## Objective
Copy the material word for word, from the line containing "family: Tyrannidae" through the line containing "genus: Lamium", including both of those lines.

[START OF Data lines]

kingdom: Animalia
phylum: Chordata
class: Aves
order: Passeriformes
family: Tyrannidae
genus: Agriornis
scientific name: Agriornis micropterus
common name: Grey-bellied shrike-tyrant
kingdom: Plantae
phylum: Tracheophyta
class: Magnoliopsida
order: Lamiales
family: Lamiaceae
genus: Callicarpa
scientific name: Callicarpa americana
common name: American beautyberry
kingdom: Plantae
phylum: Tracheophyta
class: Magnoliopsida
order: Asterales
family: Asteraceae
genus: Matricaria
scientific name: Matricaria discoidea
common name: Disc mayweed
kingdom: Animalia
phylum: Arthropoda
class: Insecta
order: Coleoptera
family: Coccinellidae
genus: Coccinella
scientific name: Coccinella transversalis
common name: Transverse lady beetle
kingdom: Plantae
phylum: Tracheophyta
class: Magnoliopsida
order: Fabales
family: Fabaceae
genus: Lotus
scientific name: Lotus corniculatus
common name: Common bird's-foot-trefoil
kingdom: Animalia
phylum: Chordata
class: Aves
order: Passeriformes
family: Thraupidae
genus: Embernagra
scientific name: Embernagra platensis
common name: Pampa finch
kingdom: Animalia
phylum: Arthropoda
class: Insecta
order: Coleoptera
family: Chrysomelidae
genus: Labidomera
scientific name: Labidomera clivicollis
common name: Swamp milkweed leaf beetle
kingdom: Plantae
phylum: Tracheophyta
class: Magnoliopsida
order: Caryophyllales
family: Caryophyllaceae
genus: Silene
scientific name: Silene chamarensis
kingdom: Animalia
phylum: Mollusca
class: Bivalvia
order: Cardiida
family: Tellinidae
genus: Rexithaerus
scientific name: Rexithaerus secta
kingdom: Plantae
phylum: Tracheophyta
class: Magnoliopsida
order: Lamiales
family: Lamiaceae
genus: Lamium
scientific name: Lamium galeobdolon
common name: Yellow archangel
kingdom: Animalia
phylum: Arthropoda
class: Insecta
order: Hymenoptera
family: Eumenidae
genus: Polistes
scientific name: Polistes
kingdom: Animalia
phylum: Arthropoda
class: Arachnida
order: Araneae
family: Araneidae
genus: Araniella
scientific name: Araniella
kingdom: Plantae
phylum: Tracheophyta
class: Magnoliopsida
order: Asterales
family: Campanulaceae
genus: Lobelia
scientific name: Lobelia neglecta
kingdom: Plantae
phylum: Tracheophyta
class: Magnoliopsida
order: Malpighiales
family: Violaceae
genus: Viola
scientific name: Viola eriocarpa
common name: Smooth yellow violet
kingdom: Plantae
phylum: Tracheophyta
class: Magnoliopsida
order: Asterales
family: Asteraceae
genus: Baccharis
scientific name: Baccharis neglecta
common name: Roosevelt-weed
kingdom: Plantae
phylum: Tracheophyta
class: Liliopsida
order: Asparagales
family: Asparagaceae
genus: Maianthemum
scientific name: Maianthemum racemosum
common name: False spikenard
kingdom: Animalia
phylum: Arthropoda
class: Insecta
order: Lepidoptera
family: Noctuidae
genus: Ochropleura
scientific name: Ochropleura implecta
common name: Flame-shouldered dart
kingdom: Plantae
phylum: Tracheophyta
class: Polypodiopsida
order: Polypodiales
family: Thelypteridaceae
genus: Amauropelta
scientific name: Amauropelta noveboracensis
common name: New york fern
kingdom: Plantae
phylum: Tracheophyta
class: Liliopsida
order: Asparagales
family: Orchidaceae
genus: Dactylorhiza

[END OF Data lines]

## Response
family: Tyrannidae
genus: Agriornis
scientific name: Agriornis micropterus
common name: Grey-bellied shrike-tyrant
kingdom: Plantae
phylum: Tracheophyta
class: Magnoliopsida
order: Lamiales
family: Lamiaceae
genus: Callicarpa
scientific name: Callicarpa americana
common name: American beautyberry
kingdom: Plantae
phylum: Tracheophyta
class: Magnoliopsida
order: Asterales
family: Asteraceae
genus: Matricaria
scientific name: Matricaria discoidea
common name: Disc mayweed
kingdom: Animalia
phylum: Arthropoda
class: Insecta
order: Coleoptera
family: Coccinellidae
genus: Coccinella
scientific name: Coccinella transversalis
common name: Transverse lady beetle
kingdom: Plantae
phylum: Tracheophyta
class: Magnoliopsida
order: Fabales
family: Fabaceae
genus: Lotus
scientific name: Lotus corniculatus
common name: Common bird's-foot-trefoil
kingdom: Animalia
phylum: Chordata
class: Aves
order: Passeriformes
family: Thraupidae
genus: Embernagra
scientific name: Embernagra platensis
common name: Pampa finch
kingdom: Animalia
phylum: Arthropoda
class: Insecta
order: Coleoptera
family: Chrysomelidae
genus: Labidomera
scientific name: Labidomera clivicollis
common name: Swamp milkweed leaf beetle
kingdom: Plantae
phylum: Tracheophyta
class: Magnoliopsida
order: Caryophyllales
family: Caryophyllaceae
genus: Silene
scientific name: Silene chamarensis
kingdom: Animalia
phylum: Mollusca
class: Bivalvia
order: Cardiida
family: Tellinidae
genus: Rexithaerus
scientific name: Rexithaerus secta
kingdom: Plantae
phylum: Tracheophyta
class: Magnoliopsida
order: Lamiales
family: Lamiaceae
genus: Lamium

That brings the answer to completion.